Ursula Wirth | |
Birth Date: | April 25, 1934 |
Birth Place: | Sundsvall |
Death Date: | April 10, 2019 |
Death Place: | Stockholm |
Nationality: | Swedish |
Occupation: | Automobile racer |
Known For: | Won the Gran Premio Argentina with Ewy Rosqvist-von Korff in 1962 |
Ursula Wirth (April 25, 1934 – April 10, 2019) was a Swedish automobile rally racer. She and Ewy Rosqvist-von Korff won the Gran Premio Argentina in 1962, when they were also the first two-woman team to enter the race.
Wirth was born in Sundsvall, the daughter of Kurt Artur August Max Wirth and Ruth Ingrid Tora Sjöbohm.
Wirth was a rural veterinary assistant as a young woman, driving from farm to farm to treat animals. Finding that she enjoyed driving, she became interested in rally racing. She placed well in a rally at Västergötland in 1960, and soon teamed up with another woman rally driver and veterinary assistant, Ewy Rosqvist-von Korff.[1] [2] Together, they won several international road rally competitions in the early 1960s,[3] including the Gran Premio Argentina in 1962.[4]

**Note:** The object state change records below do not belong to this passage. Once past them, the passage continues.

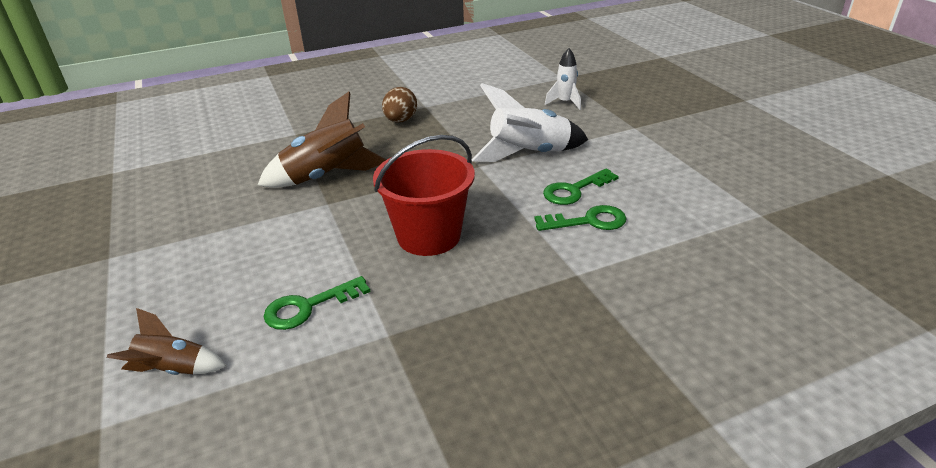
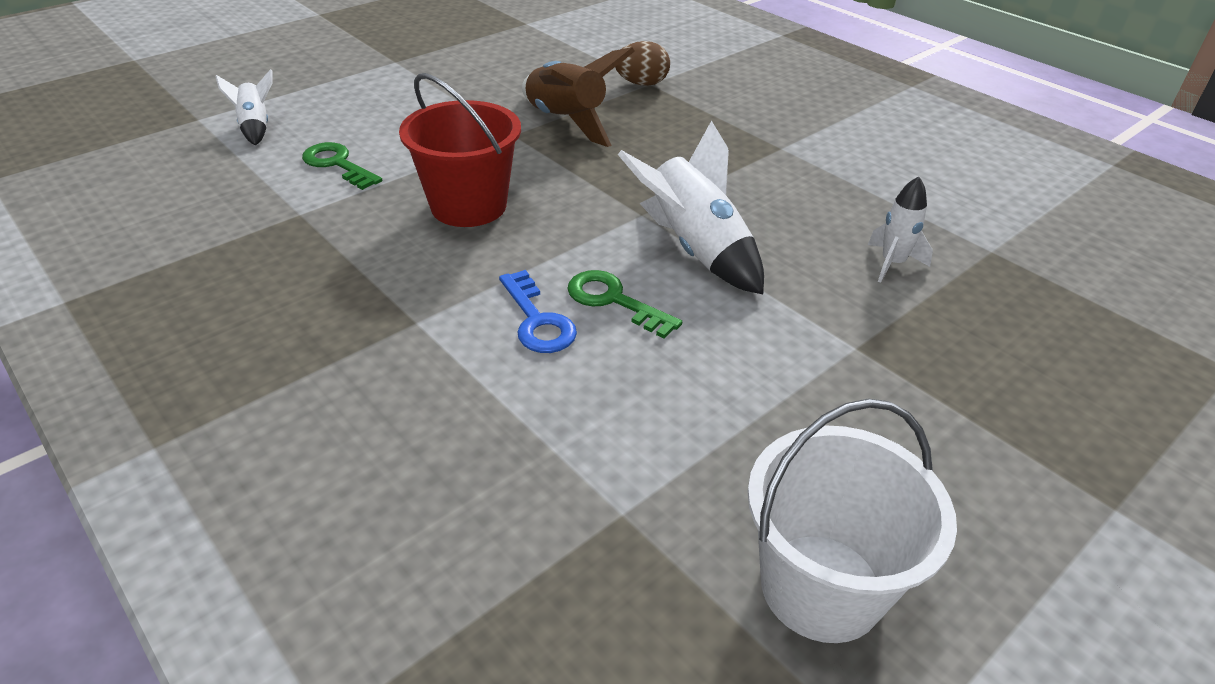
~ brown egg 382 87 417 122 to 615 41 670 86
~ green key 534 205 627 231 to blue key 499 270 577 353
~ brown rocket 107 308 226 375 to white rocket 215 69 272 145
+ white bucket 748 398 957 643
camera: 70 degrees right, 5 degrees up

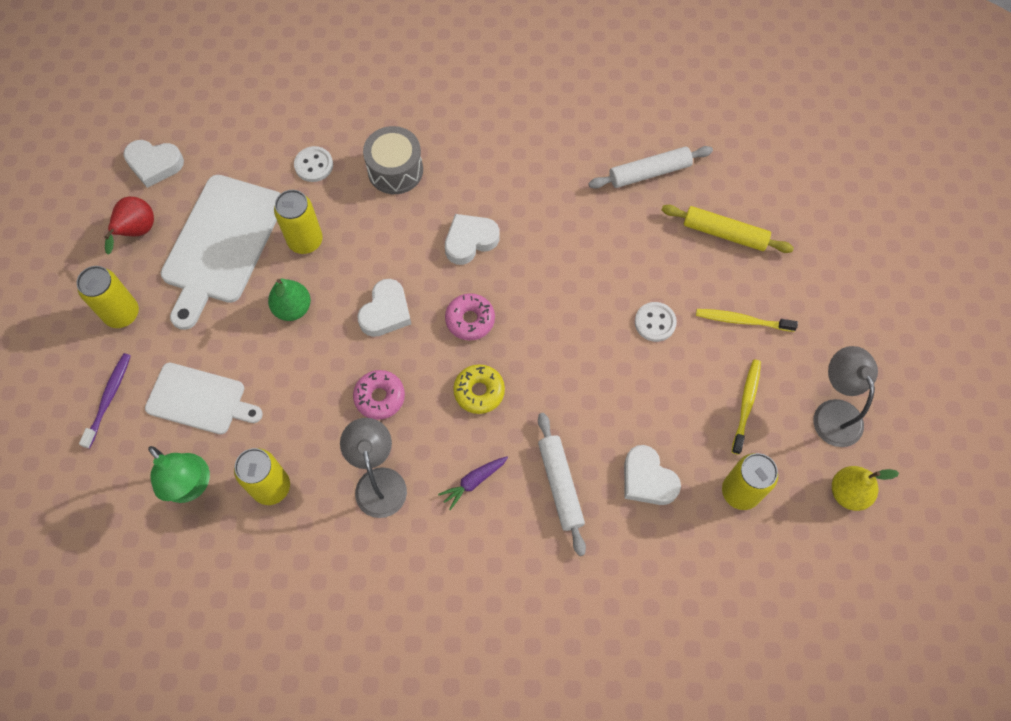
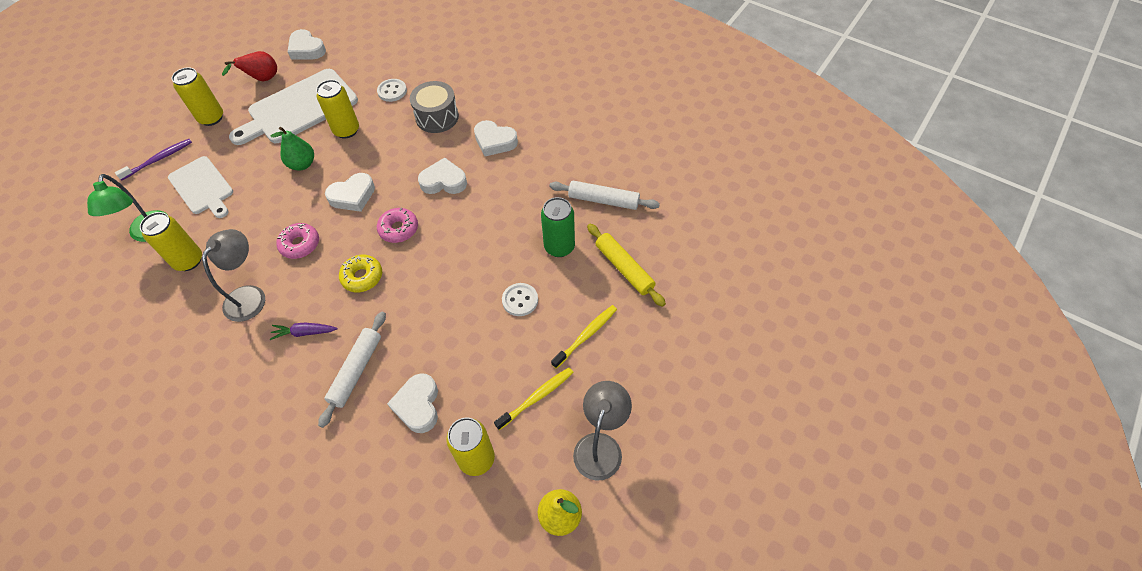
~ yellow toothbrush 696 309 798 332 = 551 305 617 369 90 degrees clockwise
+ white heart 474 120 518 156
+ green can 541 197 575 257
camera: 35 degrees right, 10 degrees down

At the 1962 Argentina rally, Wirth and Rosqvist were not only the winning team, but the first two women to enter the six-stage, 2871-mile race; they won all six stages and set a speed record with their win.[5] The two Swedish women were provided with bodyguards during their time in Argentina, for fear that they would be attacked by racing fans.[6] Reports of their win were accompanied by headlines like "Pretty Dolls Whip Men in Grand Prix",[7] and "Swedish Blondes Break Tradition in Grand Prix."[8]

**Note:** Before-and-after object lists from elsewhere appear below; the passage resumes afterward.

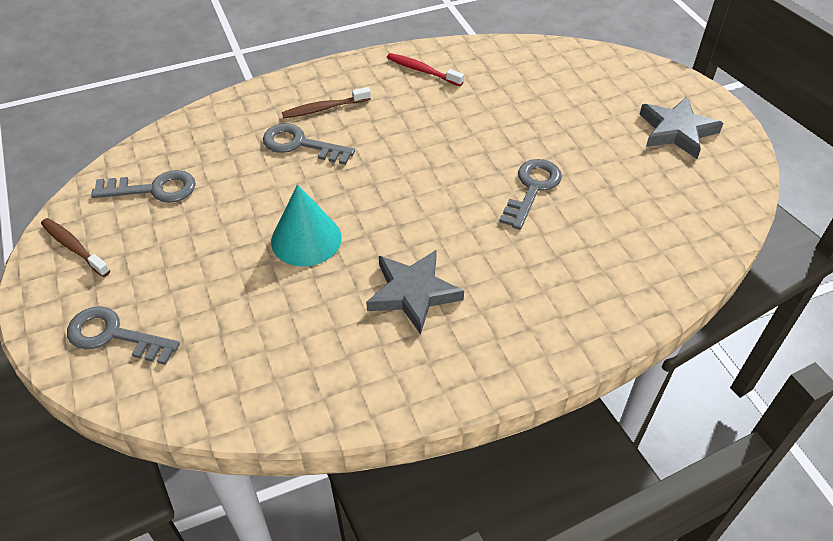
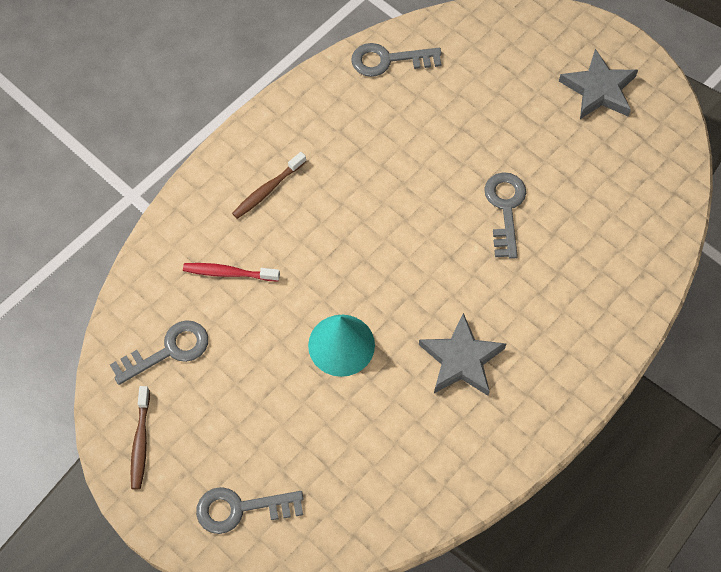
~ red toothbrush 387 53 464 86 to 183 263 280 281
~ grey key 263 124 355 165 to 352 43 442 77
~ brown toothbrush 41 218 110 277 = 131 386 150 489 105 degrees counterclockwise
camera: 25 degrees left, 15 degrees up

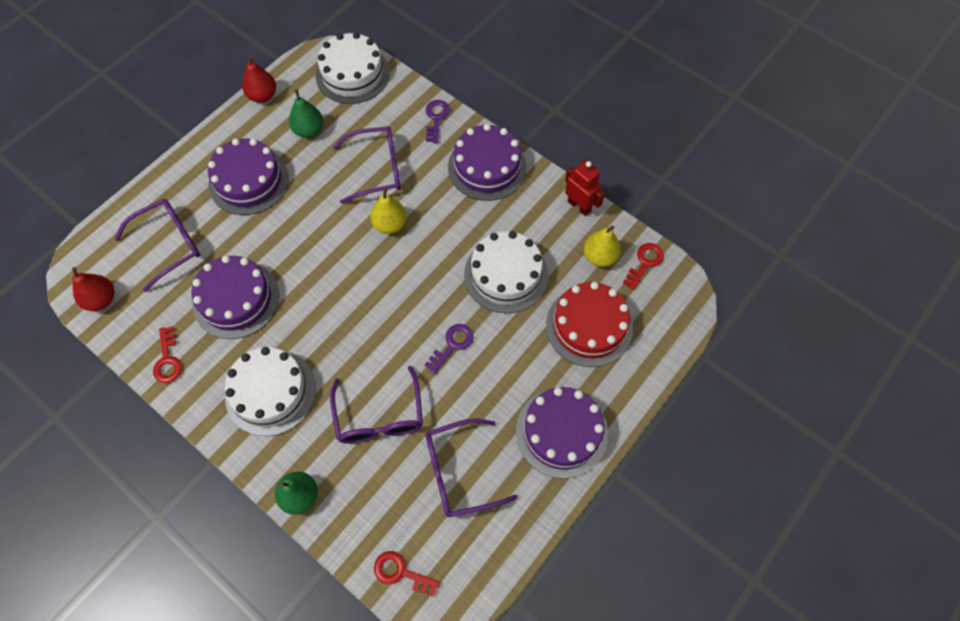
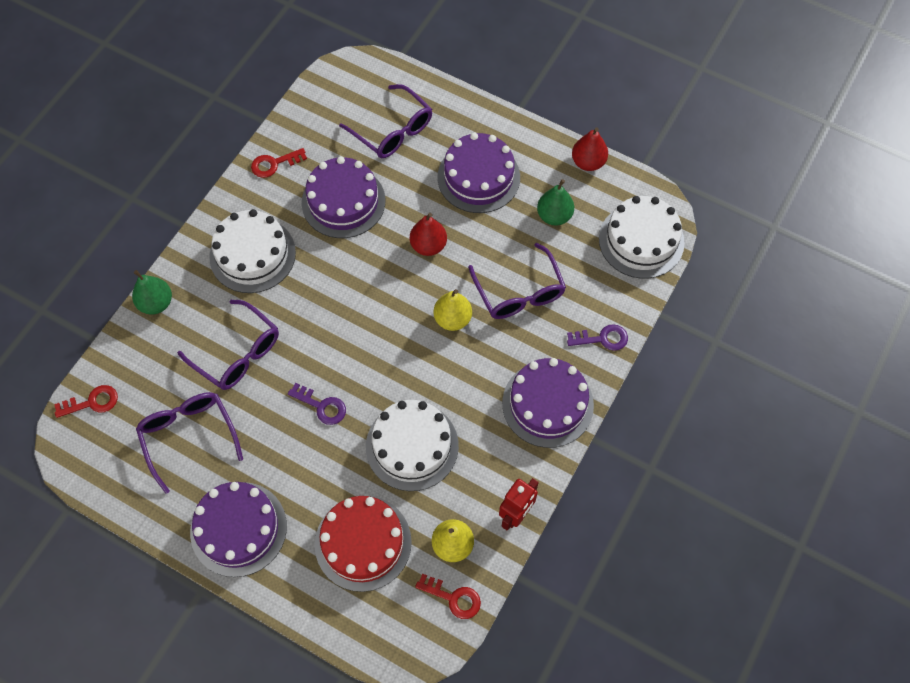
~ red pear 72 267 114 311 to 410 213 447 256
~ purple glasses 330 366 423 444 = 177 300 279 390 120 degrees counterclockwise
~ red key 374 551 440 597 = 54 385 118 418 60 degrees clockwise
camera: 80 degrees right, 0 degrees up

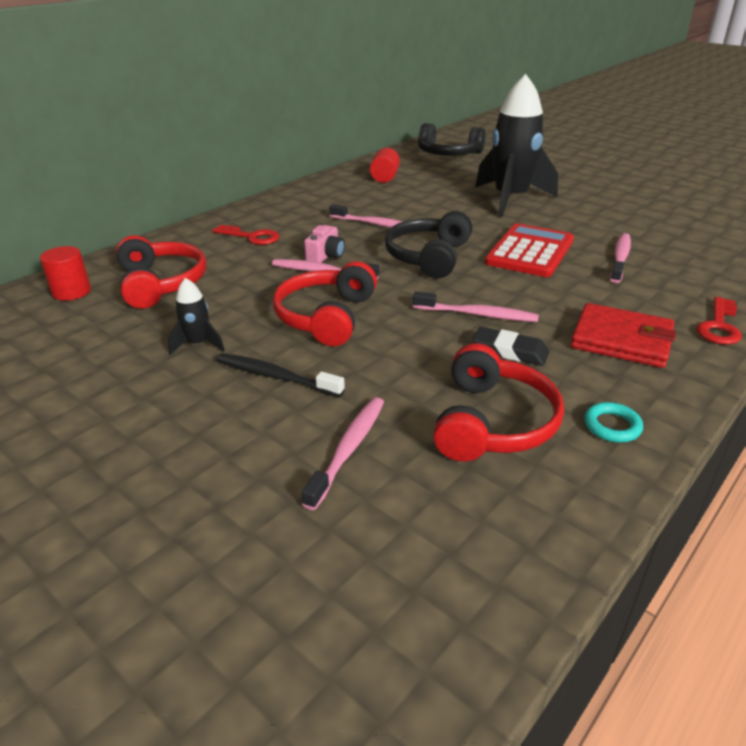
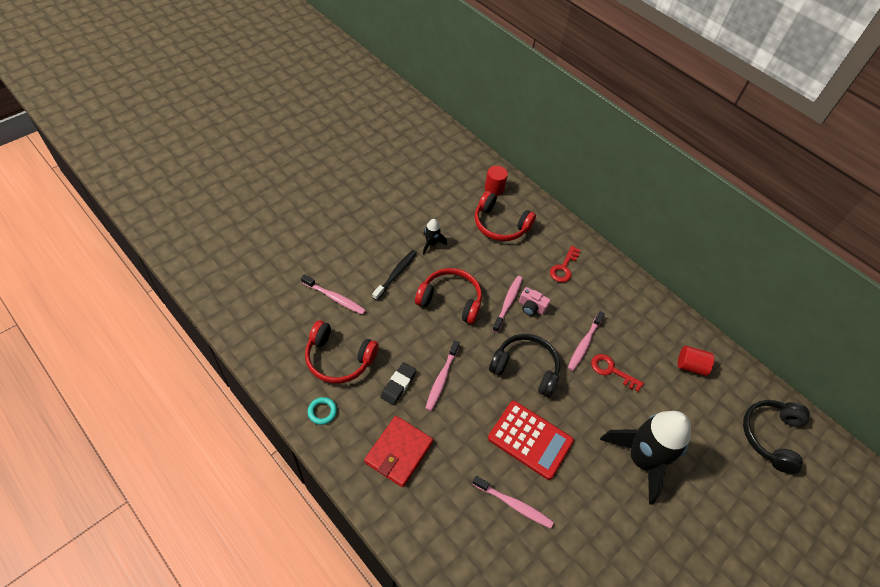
~ red headphones 116 235 206 309 = 474 191 536 241 45 degrees clockwise
~ red key 697 297 742 345 to 591 354 644 392
camera: 90 degrees right, 20 degrees up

Wirth and Rosqvist won the Coupe des Dames at the 1963 Monte Carlo rally.[9] Wirth worked with English driver Pat Moss in 1964,[10] and left racing in 1965, but taught driving for almost thirty years in Stockholm. In 1969, she appeared in the film Monte Carlo or Bust!.[11]
Wirth married television presenter Magnus Banck in 1965, and left rally racing. She was widowed when Banck died in 1981. She remarried in 1987, to Ingmar Fernström; he died in 2014. Ursula Wirth Fernström died in 2019, just before her 85th birthday, in Stockholm.[12]